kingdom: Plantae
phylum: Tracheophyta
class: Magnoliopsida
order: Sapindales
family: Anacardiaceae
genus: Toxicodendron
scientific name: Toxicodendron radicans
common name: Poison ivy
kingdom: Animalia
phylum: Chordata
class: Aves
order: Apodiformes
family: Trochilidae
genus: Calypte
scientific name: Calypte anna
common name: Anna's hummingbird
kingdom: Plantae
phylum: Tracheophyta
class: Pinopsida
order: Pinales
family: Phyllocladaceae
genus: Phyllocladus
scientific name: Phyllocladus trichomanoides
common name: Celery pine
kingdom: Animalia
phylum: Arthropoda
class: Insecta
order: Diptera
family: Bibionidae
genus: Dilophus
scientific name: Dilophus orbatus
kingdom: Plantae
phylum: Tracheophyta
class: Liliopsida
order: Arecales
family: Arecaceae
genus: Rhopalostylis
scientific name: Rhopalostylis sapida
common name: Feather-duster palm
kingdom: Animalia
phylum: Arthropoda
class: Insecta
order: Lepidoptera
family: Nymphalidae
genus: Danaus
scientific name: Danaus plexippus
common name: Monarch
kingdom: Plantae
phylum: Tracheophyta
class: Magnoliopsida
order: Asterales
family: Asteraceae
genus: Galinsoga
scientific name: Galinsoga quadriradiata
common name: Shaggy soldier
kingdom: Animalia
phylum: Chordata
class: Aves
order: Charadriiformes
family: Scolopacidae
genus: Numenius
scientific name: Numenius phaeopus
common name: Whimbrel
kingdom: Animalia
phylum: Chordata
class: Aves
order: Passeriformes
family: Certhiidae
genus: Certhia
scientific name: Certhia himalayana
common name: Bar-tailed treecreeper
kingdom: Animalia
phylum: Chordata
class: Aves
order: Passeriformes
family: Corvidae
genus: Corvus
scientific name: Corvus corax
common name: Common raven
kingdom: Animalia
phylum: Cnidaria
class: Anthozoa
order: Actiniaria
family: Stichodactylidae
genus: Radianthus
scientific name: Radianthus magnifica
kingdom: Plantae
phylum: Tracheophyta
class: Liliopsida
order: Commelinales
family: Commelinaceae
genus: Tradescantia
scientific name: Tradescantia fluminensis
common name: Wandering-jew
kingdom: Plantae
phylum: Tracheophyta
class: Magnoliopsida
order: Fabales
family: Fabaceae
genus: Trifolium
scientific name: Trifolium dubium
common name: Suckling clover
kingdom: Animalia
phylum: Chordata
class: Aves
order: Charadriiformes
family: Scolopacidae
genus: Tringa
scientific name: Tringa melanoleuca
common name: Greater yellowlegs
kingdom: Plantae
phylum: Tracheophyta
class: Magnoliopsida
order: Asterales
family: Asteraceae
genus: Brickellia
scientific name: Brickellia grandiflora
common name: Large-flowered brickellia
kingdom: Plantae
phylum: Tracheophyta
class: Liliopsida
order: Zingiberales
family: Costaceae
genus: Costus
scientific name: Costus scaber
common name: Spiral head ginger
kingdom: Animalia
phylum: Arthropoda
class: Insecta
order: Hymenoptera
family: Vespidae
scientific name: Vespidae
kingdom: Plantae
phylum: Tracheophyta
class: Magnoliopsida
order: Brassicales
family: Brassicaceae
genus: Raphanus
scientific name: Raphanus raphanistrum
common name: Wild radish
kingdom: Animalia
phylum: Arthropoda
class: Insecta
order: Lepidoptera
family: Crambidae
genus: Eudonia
******
# Task statement
Can you write out all of the data above again, substituting "vernacular name" for every "common name" and leaving everything else unchanged?

# Result for this exercise
kingdom: Plantae
phylum: Tracheophyta
class: Magnoliopsida
order: Sapindales
family: Anacardiaceae
genus: Toxicodendron
scientific name: Toxicodendron radicans
vernacular name: Poison ivy
kingdom: Animalia
phylum: Chordata
class: Aves
order: Apodiformes
family: Trochilidae
genus: Calypte
scientific name: Calypte anna
vernacular name: Anna's hummingbird
kingdom: Plantae
phylum: Tracheophyta
class: Pinopsida
order: Pinales
family: Phyllocladaceae
genus: Phyllocladus
scientific name: Phyllocladus trichomanoides
vernacular name: Celery pine
kingdom: Animalia
phylum: Arthropoda
class: Insecta
order: Diptera
family: Bibionidae
genus: Dilophus
scientific name: Dilophus orbatus
kingdom: Plantae
phylum: Tracheophyta
class: Liliopsida
order: Arecales
family: Arecaceae
genus: Rhopalostylis
scientific name: Rhopalostylis sapida
vernacular name: Feather-duster palm
kingdom: Animalia
phylum: Arthropoda
class: Insecta
order: Lepidoptera
family: Nymphalidae
genus: Danaus
scientific name: Danaus plexippus
vernacular name: Monarch
kingdom: Plantae
phylum: Tracheophyta
class: Magnoliopsida
order: Asterales
family: Asteraceae
genus: Galinsoga
scientific name: Galinsoga quadriradiata
vernacular name: Shaggy soldier
kingdom: Animalia
phylum: Chordata
class: Aves
order: Charadriiformes
family: Scolopacidae
genus: Numenius
scientific name: Numenius phaeopus
vernacular name: Whimbrel
kingdom: Animalia
phylum: Chordata
class: Aves
order: Passeriformes
family: Certhiidae
genus: Certhia
scientific name: Certhia himalayana
vernacular name: Bar-tailed treecreeper
kingdom: Animalia
phylum: Chordata
class: Aves
order: Passeriformes
family: Corvidae
genus: Corvus
scientific name: Corvus corax
vernacular name: Common raven
kingdom: Animalia
phylum: Cnidaria
class: Anthozoa
order: Actiniaria
family: Stichodactylidae
genus: Radianthus
scientific name: Radianthus magnifica
kingdom: Plantae
phylum: Tracheophyta
class: Liliopsida
order: Commelinales
family: Commelinaceae
genus: Tradescantia
scientific name: Tradescantia fluminensis
vernacular name: Wandering-jew
kingdom: Plantae
phylum: Tracheophyta
class: Magnoliopsida
order: Fabales
family: Fabaceae
genus: Trifolium
scientific name: Trifolium dubium
vernacular name: Suckling clover
kingdom: Animalia
phylum: Chordata
class: Aves
order: Charadriiformes
family: Scolopacidae
genus: Tringa
scientific name: Tringa melanoleuca
vernacular name: Greater yellowlegs
kingdom: Plantae
phylum: Tracheophyta
class: Magnoliopsida
order: Asterales
family: Asteraceae
genus: Brickellia
scientific name: Brickellia grandiflora
vernacular name: Large-flowered brickellia
kingdom: Plantae
phylum: Tracheophyta
class: Liliopsida
order: Zingiberales
family: Costaceae
genus: Costus
scientific name: Costus scaber
vernacular name: Spiral head ginger
kingdom: Animalia
phylum: Arthropoda
class: Insecta
order: Hymenoptera
family: Vespidae
scientific name: Vespidae
kingdom: Plantae
phylum: Tracheophyta
class: Magnoliopsida
order: Brassicales
family: Brassicaceae
genus: Raphanus
scientific name: Raphanus raphanistrum
vernacular name: Wild radish
kingdom: Animalia
phylum: Arthropoda
class: Insecta
order: Lepidoptera
family: Crambidae
genus: Eudonia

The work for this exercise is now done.